Available data:

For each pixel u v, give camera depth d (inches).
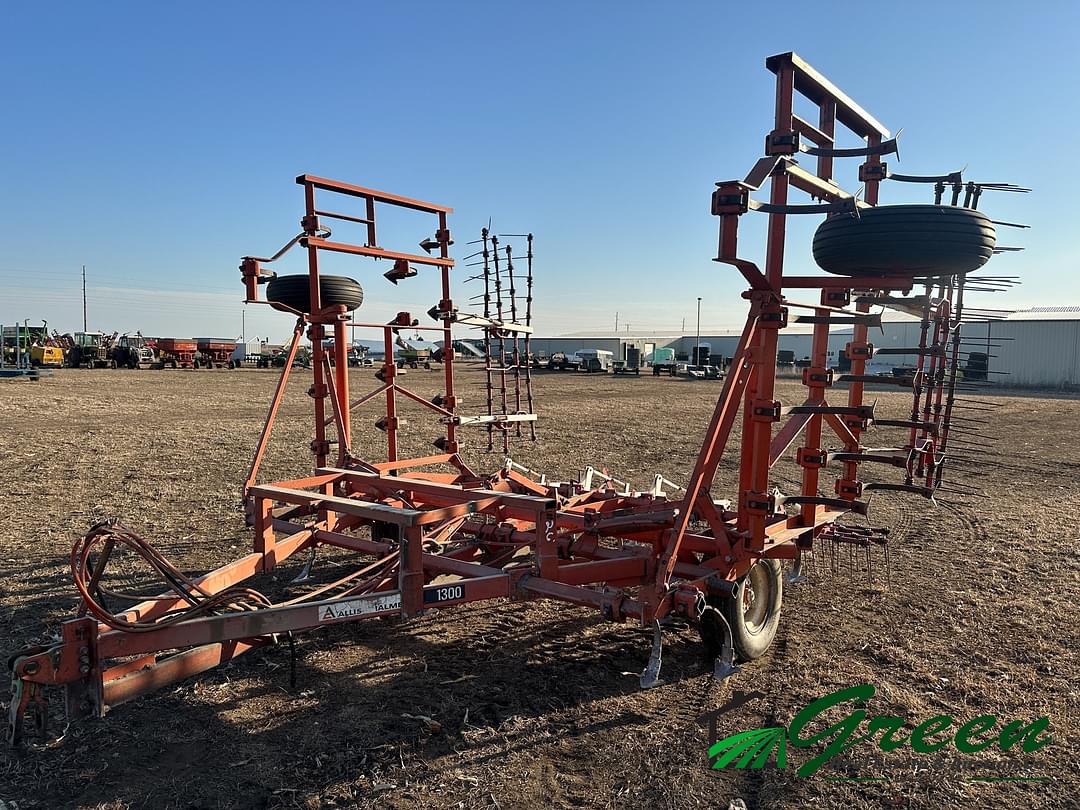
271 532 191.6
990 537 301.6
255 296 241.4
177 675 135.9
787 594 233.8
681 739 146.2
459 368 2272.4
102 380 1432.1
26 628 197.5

--

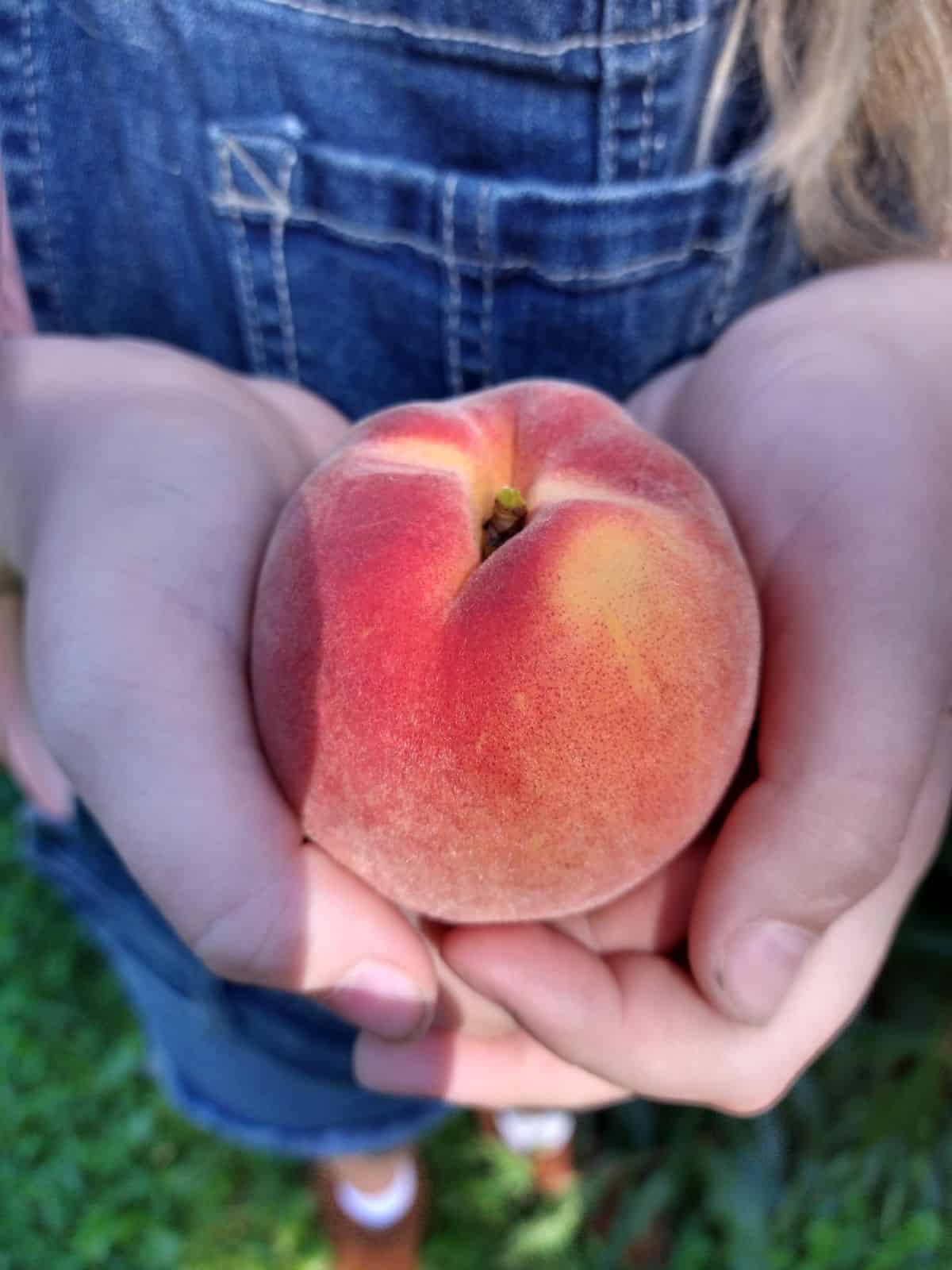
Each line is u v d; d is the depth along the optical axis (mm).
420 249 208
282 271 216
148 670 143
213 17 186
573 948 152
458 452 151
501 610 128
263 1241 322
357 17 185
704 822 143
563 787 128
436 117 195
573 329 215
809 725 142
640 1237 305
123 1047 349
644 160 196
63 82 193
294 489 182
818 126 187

---

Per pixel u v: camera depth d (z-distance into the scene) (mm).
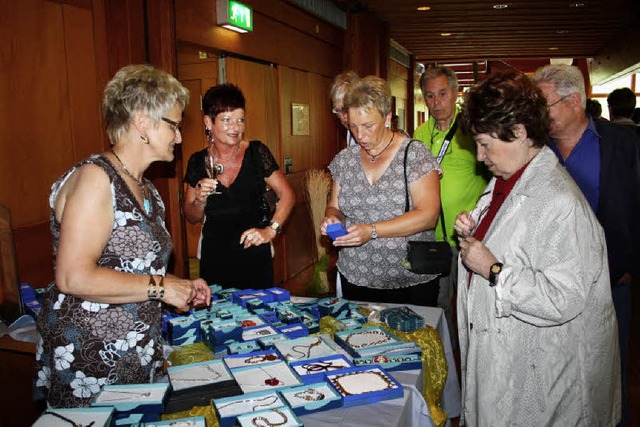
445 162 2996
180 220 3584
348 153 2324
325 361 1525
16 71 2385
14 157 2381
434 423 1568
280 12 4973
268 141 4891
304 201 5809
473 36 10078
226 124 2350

Prompt: In the listing above, find the line with "Each line is" and the line with "818 126 187", then reproduce both and every line between them exactly.

Solution to the problem:
Each line is u v d; d is the depth along the optical axis (mm).
420 249 208
282 271 216
148 670 143
213 17 186
573 948 152
458 452 151
501 610 128
263 1241 322
357 17 185
704 822 143
563 787 128
436 117 195
573 329 215
809 725 142
640 1237 305
123 1047 349
644 160 196
63 82 193
294 489 182
818 126 187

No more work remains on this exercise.